Laying in the red orange colors

This is the fun part, laying in super-charged colors next to each other and letting them run. Looking back on this, though, I chose to paint with Daniel Smith’s Napthol Red, which, though it is a nice color when wet, becomes a little dead when dry and is very staining.  I wish I had gone with my usual, the friendly, the colorful, the happy Quinacridone Red from Daniel Smith.

Mixing Napthol Red and Cerulean Blue

Mixing Napthol Red and Cerulean Blue. The complementary colors are placed right next to each other while they are wet.  You can see them beginning to bleed into one another and create not only a blurred line, but interesting colors and texture.

I love mixing the super-charged colors next to each other and watching the action.

The first wash:

First Looks:  Blocking in the colors

First Looks: Blocking in the colors

Okay, okay, this is a horrible photo, but you get the idea.  You can see where I’ve blocked in the colors and let them bleed together.  I began to get a feel for the composition here, though  I wish I had done my usual thumbnail sketch with this piece to get a better idea with value placement and composition.  Hmmm…it’s not singing and I’m not so sure about it, but I’m trudging on.  Like I always say, every painting has it’s teenage phase.  Sorry kids…

Mid-way through the painting.  I've created some detail in the fruit forms.

Mid-way through the painting. I’ve created some detail in the fruit forms.

This painting still didn’t sing.  I wasn’t if it was the colors or the layout or what.  So I did the smart thing (?), I presented it to my teenage son.

“Well, Mom.  You know?” (tap, tap, tap on the ITouch).  “What?  What do I know?”  “You know…(long pause)”  No, I really didn’t know.  That’s why I was asking him.  A bit difficult when his eyes were so trained on his little screen thing.  “Earth to son…what do you think of the painting?”  “Yeeeaahhhh…it’s a little boring, Mom”.  Sheesh.  Like pulling teeth.  But it gave me an idea.  Which was the whole point.  Remove the oranges.

Releasing the oranges from their somewhat "boring" location on the painting.  Covering the oranges with gesso.

Releasing the oranges from the painting, with their somewhat “boring” location, their dead color, and their too-straight horizon line.

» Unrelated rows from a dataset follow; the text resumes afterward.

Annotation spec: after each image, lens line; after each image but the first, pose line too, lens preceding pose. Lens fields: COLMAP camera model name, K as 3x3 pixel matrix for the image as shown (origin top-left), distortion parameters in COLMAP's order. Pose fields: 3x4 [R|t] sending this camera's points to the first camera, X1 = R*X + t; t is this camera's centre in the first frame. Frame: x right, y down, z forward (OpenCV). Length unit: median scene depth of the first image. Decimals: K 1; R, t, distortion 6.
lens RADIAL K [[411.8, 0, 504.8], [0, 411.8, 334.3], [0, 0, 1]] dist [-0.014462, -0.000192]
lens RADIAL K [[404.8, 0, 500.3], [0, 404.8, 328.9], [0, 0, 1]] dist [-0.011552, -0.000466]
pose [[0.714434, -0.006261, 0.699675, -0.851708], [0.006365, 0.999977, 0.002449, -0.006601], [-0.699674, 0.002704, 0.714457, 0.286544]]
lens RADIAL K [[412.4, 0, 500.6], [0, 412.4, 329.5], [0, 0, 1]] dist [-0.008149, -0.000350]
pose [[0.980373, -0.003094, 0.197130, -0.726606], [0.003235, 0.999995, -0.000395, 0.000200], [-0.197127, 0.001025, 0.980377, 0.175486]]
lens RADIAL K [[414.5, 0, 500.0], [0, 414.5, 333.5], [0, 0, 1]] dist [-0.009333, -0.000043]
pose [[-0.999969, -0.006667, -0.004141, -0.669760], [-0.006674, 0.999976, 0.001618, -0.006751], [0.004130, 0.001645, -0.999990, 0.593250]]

I covered the oranges with gesso, thus sending them to orange heaven.

Go away, oranges!  You are too boring and add nothing to the painting.  Too much orange and blue fought one another.  When using complementary color schemes, one color needs to dominate.  The oranges and blues were too equal in amount and intensity.  Also, the orange line on the horizon was too straight.

Post orange removal. You can see that I also took away the area in the foreground.

Post orange removal. You can see that I also took away the fruit in the foreground. Does it look better?

What do you think?  I looked at this for a day.  Took it back to the son, who was involved in an ITouch game with his brother. Both were engrossed in the game, both were semi-involved with the conversation, both thought the painting was still boring.  What is it with this boring thing?  I’ll tell ya what’s boring.  How about playing on the ITouch for hours? How about that being boring?  Huh? Huh? Deaf ears.  Anyway, my solution:

Rectangles added to the background and foreground.

Rectangles added to the background and foreground.

When I’m in Pike’s Place Market, there are many windows, signs and square containers.  I always like the window/rectangle grid in my work, and added them there, reminding me of the windows and adding a counter to the round fruit. The grids, hopefully, also removed the “boring” word from the painting’s now-established identification.

Alas, I had to noodle some more:

Finished for now.

Finished for now.

I removed the rectangles from the foreground, so I had a sense that the containers were on a surface.  I also darkened the area in the lower LH corner.  I haven’t come up with a name for the painting yet, but darned if I WON’T call it “Boring”.  What do you all think?  Was this painting a success?  Have any ideas for a name?